Cod fritters with mango yogurt sauce
A Caribbean classic with a creamy touch to top off the texture. An immoderate explosion of flavours for your intimate aperitifs among friends.
- 1 cup (250 ml) water
- 1 cup (250 ml )milk
- 1 sprig of thyme
- 1 sprig of rosemary
- 3 garlic cloves, peeled
- 9 oz (375 g)fresh cod
- 6 egg yokes
- 10 oz (300 g) flour
- 10 oz (300 g) milk
- ½ cup (100 g) Olympic Krema plain yogurt
- 3 cloves garlic, minced
- ¼ bunch parsley, minced
- 1 small onion, minced
- 2 oz (60 g) sweet pepper, finely diced
- 4 tsp (20 ml)Jalapeno pepper, finely diced
- 1 ½ oz (45 g) baking powder (chemical leavening agent)
- A pinch of salt and pepper, to taste
- 1 cup (243 g) Olympic Organic mango yogurt
- 2 tsp (10 ml) Sambal Oelek
- Salt and pepper, to taste
- Poach the cod in the water and milk for 5 to 10 minutes.

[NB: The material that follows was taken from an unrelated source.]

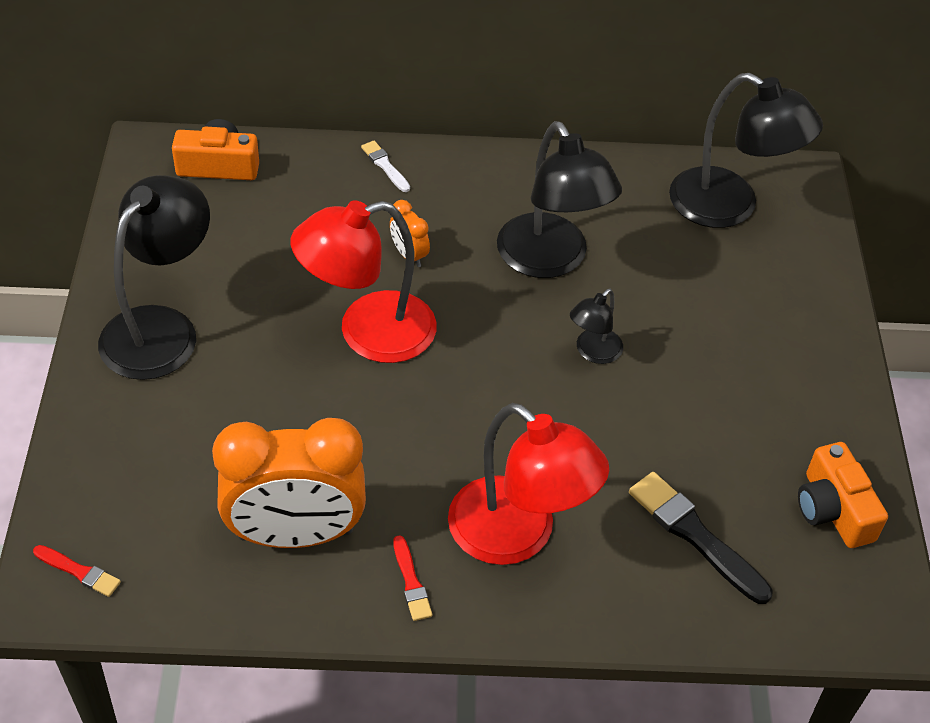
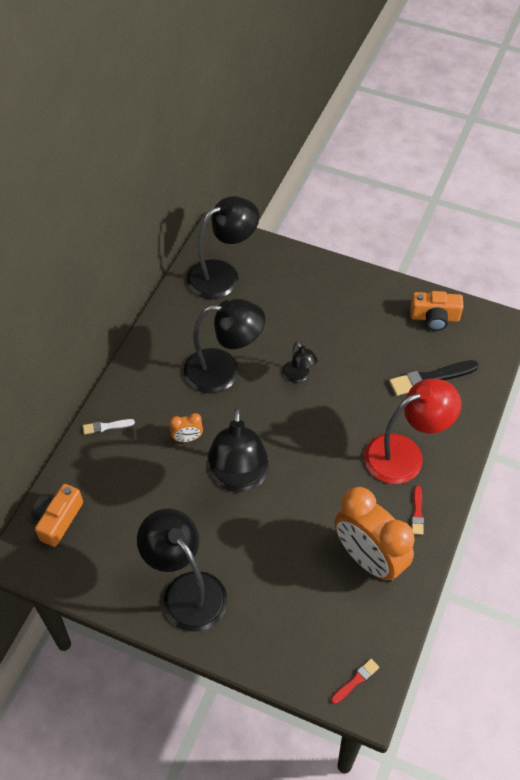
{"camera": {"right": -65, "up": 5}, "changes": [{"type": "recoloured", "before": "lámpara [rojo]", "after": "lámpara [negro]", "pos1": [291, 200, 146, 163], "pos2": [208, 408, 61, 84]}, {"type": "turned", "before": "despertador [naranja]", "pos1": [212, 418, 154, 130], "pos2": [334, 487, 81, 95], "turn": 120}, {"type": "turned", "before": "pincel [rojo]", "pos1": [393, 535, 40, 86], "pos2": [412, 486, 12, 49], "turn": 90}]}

- Remove and crumble the cod.
- In a bowl, use a whisk to beat the egg yokes, flour, milk, yogurt, and salt and pepper. Add the cod and the remaining ingredients and continue stirring until a uniform consistency is reached. Check the seasoning (salt and pepper).
- Preheat the deep fryer oil or heat about 1 litre of oil in a saucepan.
- Using a tablespoon, add part of the mixture to the warm oil. Deep-fry for about 1 minute, until the balls are golden brown. Drain on paper towels.
- To prepare the sauce, combine all the ingredients in a bowl. Check the seasoning.
- Serve the cod fritters with the sauce.